By Betsy Thorpe
“English is the official language of the Metropolitan Government of Nashville and Davidson County, Tennessee. Official actions which bind or commit the government shall be taken only in the English language, and all official government communications and publications shall be in English. No person shall have a right to government services in any other language. All meetings of the Metro Council, Boards, and Commissions of the Metropolitan Government shall be conducted in English. The Metro Council may make specific exceptions to protect public health and safety. Nothing in this measure shall be interpreted to conflict with federal or state law.”
Proposition 1, English Only Amendment
“A common language unifies a people and makes a government operate more efficiently.”- Eric Crafton, District 22 Councilman, Nashville Tennessee
“Nashville is at a crucial juncture in its history. We are not yet a truly diverse city, but we are about to become one, and the real question is, Can we do it right?” -Reginald Stuart, in the book, “Nashville, an American Self-Portrait”
In spite of objections by many officials in City government and local civic organizations and religious groups, a special election on the English Only amendment to the Metro charter will take place on January 22, 2009. Early voting on the controversial referendum started today and will continue through January 17th.
By noon today 440 ballots cast by Davidson County Voters were counted.

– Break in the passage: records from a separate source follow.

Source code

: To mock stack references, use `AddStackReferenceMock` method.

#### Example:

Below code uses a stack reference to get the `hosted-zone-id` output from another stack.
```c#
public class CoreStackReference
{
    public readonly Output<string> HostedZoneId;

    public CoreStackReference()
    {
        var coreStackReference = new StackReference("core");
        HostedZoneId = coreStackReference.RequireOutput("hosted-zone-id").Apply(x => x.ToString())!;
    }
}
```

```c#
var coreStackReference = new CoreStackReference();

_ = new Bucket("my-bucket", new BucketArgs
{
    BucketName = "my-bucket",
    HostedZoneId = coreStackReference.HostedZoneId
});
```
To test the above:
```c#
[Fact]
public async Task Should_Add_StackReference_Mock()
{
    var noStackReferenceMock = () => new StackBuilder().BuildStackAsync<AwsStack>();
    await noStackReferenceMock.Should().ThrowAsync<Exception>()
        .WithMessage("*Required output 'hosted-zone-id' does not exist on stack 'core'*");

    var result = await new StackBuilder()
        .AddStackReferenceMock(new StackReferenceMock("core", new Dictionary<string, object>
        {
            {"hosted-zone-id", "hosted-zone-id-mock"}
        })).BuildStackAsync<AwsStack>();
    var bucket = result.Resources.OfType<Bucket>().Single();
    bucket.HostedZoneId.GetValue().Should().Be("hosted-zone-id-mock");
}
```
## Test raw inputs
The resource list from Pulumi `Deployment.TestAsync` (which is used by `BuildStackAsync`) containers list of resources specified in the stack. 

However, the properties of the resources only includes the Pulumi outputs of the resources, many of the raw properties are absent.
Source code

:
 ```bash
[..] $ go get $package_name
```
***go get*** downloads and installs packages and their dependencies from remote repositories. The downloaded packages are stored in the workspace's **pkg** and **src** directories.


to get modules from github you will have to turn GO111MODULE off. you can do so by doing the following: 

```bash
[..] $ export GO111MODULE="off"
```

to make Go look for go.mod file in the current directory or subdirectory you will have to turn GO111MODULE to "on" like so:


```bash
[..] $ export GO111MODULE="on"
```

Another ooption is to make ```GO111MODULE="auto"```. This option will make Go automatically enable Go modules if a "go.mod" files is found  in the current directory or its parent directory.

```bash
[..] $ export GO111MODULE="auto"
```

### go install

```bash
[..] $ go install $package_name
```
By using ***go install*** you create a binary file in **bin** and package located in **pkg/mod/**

One voter, state worker Betty Hood said “I hope the referendum passes, I feel individuals should be responsible for providing their own translator when they need one, it should not be the burden of government”. Thuy Nguyen, daughter of Vietnamese immigrants stated “My parents speak and understand enough English to be independent; however, when it comes to idioms, medical and legal jargon, they need an interpreter. It takes a long time to learn a language. My parents are very grateful to the language assistance they received when they were refugees.”
The results of this special election will impact the course Nashville follows in the future and will affect how visitors perceive the city. I encourage registered voters
in Davidson County to cast their ballots at the Metro Election Commission at 700 Second Avenue South before January 17th.